DIGITAL LIBRARY
A NOVEL MODULAR AND ADAPTIVE MULTIMODAL CHILD-HUMANOID ROBOT INTERACTION SYSTEM. TECHNICAL IMPLEMENTATION AND EDUCATIONAL BENEFITS
Politehnica University of Bucharest (ROMANIA)
About this paper:
Appears in: EDULEARN20 Proceedings
Publication year: 2020
Pages: 4270-4276
ISBN: 978-84-09-17979-4
ISSN: 2340-1117
doi: 10.21125/edulearn.2020.1138
Conference name: 12th International Conference on Education and New Learning Technologies
Dates: 6-7 July, 2020
Location: Online Conference
Abstract:
Robotics is one of the main driving and integrative technologies that will ultimately lead to advanced cognitive artefacts and new autonomous devices. Robots co-existing with children in domestic and public environments are expected to behave as companions and tutors, also engaging in playful interactions. In this paper, we describe an on-going project that lies at the intersection of service robotics, entertainment robotics, human-robot interaction, and deep learning, and contributes to the goal of introducing robots into everyday use to the benefit of human users by providing companionship, education, dependable and acceptable support, and entertainment for children at preschool and primary school levels.

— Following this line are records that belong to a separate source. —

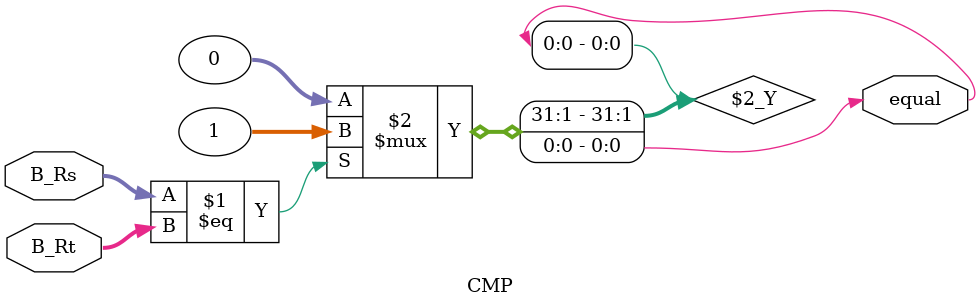
<source format=v>
`timescale 1ns / 1ps
module CMP(
		input [31:0] B_Rs,
		input [31:0] B_Rt,
		output equal
    );
	assign equal = (B_Rs == B_Rt) ? 1 : 0;

endmodule

</source>
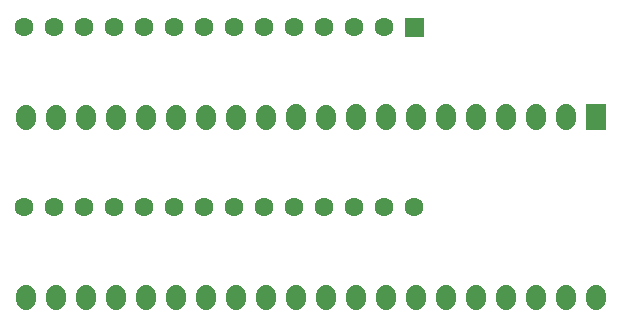
<source format=gts>
G04 Layer: TopSolderMaskLayer*
G04 EasyEDA v6.4.19.5, 2021-04-22T10:42:41+01:00*
G04 4afba9deae2242d5b81e82046c6002c8,70d0fae58ee04a8b949032da60bbe542,10*
G04 Gerber Generator version 0.2*
G04 Scale: 100 percent, Rotated: No, Reflected: No *
G04 Dimensions in inches *
G04 leading zeros omitted , absolute positions ,3 integer and 6 decimal *
%FSLAX36Y36*%
%MOIN*%

%ADD22C,0.0680*%
%ADD23C,0.0671*%
%ADD25C,0.0630*%

%LPD*%
D22*
X-920000Y150630D02*
G01*
X-920000Y169369D01*
X-720000Y150630D02*
G01*
X-720000Y169369D01*
X-820000Y150630D02*
G01*
X-820000Y169369D01*
X-320000Y150630D02*
G01*
X-320000Y169369D01*
D23*
X80000Y169843D02*
G01*
X80000Y150156D01*
X180000Y169843D02*
G01*
X180000Y150156D01*
X280000Y169843D02*
G01*
X280000Y150156D01*
X380000Y169843D02*
G01*
X380000Y150156D01*
X480000Y169843D02*
G01*
X480000Y150156D01*
X580000Y169843D02*
G01*
X580000Y150156D01*
X680000Y169843D02*
G01*
X680000Y150156D01*
X780000Y169843D02*
G01*
X780000Y150156D01*
D22*
X-20000Y169369D02*
G01*
X-20000Y150630D01*
X-220000Y169369D02*
G01*
X-220000Y150630D01*
D23*
X-120000Y169843D02*
G01*
X-120000Y150156D01*
D22*
X-420000Y169369D02*
G01*
X-420000Y150630D01*
X-620000Y150630D02*
G01*
X-620000Y169369D01*
X-520000Y150630D02*
G01*
X-520000Y169369D01*
X-1020000Y150630D02*
G01*
X-1020000Y169369D01*
X780000Y-430630D02*
G01*
X780000Y-449369D01*
X880000Y-430630D02*
G01*
X880000Y-449369D01*
X680000Y-430630D02*
G01*
X680000Y-449369D01*
X580000Y-430630D02*
G01*
X580000Y-449369D01*
X-620000Y-430630D02*
G01*
X-620000Y-449369D01*
X-520000Y-430630D02*
G01*
X-520000Y-449369D01*
X-420000Y-430630D02*
G01*
X-420000Y-449369D01*
X-320000Y-430630D02*
G01*
X-320000Y-449369D01*
X-720000Y-430630D02*
G01*
X-720000Y-449369D01*
X-820000Y-430630D02*
G01*
X-820000Y-449369D01*
X-920000Y-430630D02*
G01*
X-920000Y-449369D01*
X-1020000Y-430630D02*
G01*
X-1020000Y-449369D01*
X80000Y-430630D02*
G01*
X80000Y-449369D01*
X-20000Y-430630D02*
G01*
X-20000Y-449369D01*
X-120000Y-430630D02*
G01*
X-120000Y-449369D01*
X-220000Y-430630D02*
G01*
X-220000Y-449369D01*
X180000Y-430630D02*
G01*
X180000Y-449369D01*
X280000Y-430630D02*
G01*
X280000Y-449369D01*
X380000Y-430630D02*
G01*
X380000Y-449369D01*
X480000Y-430630D02*
G01*
X480000Y-449369D01*
G36*
X243500Y428499D02*
G01*
X243500Y491500D01*
X306499Y491500D01*
X306499Y428499D01*
G37*
D25*
G01*
X175000Y460000D03*
G01*
X75000Y460000D03*
G01*
X-25000Y460000D03*
G01*
X-125000Y460000D03*
G01*
X-225000Y460000D03*
G01*
X-325000Y460000D03*
G01*
X-425000Y460000D03*
G01*
X-525000Y460000D03*
G01*
X-625000Y460000D03*
G01*
X-725000Y460000D03*
G01*
X-825000Y460000D03*
G01*
X-925000Y460000D03*
G01*
X-1025000Y460000D03*
G01*
X-1025000Y-140000D03*
G01*
X-925000Y-140000D03*
G01*
X-825000Y-140000D03*
G01*
X-725000Y-140000D03*
G01*
X-625000Y-140000D03*
G01*
X-525000Y-140000D03*
G01*
X-425000Y-140000D03*
G01*
X-325000Y-140000D03*
G01*
X-225000Y-140000D03*
G01*
X-125000Y-140000D03*
G01*
X-25000Y-140000D03*
G01*
X75000Y-140000D03*
G01*
X175000Y-140000D03*
G01*
X275000Y-140000D03*
G36*
X846499Y116599D02*
G01*
X846499Y203400D01*
X913500Y203400D01*
X913500Y116599D01*
G37*
M02*

</source>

The system is based on a “modularity in design” approach and has three main modules (M): M1 – emotion recognition for interactive storytelling; M2 – interactive writing and drawing, M3 – training a humanoid robot to play multimodal games. Three use case scenarios along with expected educational benefits (see below a brief description) are described with full detail.
Use-case scenarios are the following:
1. Children in a kindergarten learn English through interactive storytelling by a humanoid robot; they listen stories from a robot and establish dialogues with the robot;
2. A humanoid robot teaches a child how to write and draw text/figures;
3. Humanoid robots play multimodal games (Tic-Tac-Toe) with children.
Expected benefits:
1. Efficient constructive educational activity. The children will be actively involved in the process of knowledge construction. Enhanced creativity.
2. Engaging educational activity. Feedback on the task performance. Monitoring children’s progress.
3. High levels of children engagement. Enhanced cognitive and social abilities.

Our project goes beyond the international state-of-the-art on four directions:
1. We extend the typical focus on one-directional, one-on-one interaction between people and robots, as we take into consideration interactions between multiple children and multiple robots.
2. We extend the focus on sensorimotor interaction by considering emotions as key factors in multimodal (integrated) children-human robot interaction, simultaneously through text, audio, and images;
3. We extend the deep learning applications in endowing social robots with the possibility of acquiring skills automatically, such as learning to play multimodal games. More, we use emotion detection for extending the robot behaviour from simply winning all the games to make the players (children) as happy as possible;
4. We design an intelligent planner for coordinating the multiple roles of the robots interacting with multiple users, feedback and progress monitoring, for the set of the three proposed use-case scenarios, using a specification-based approach.

The paper concludes with avenues for further developments.
Keywords:
Humanoid robotics, child-robot interaction, emotion detection, interactive storytelling, multimodal games, deep learning.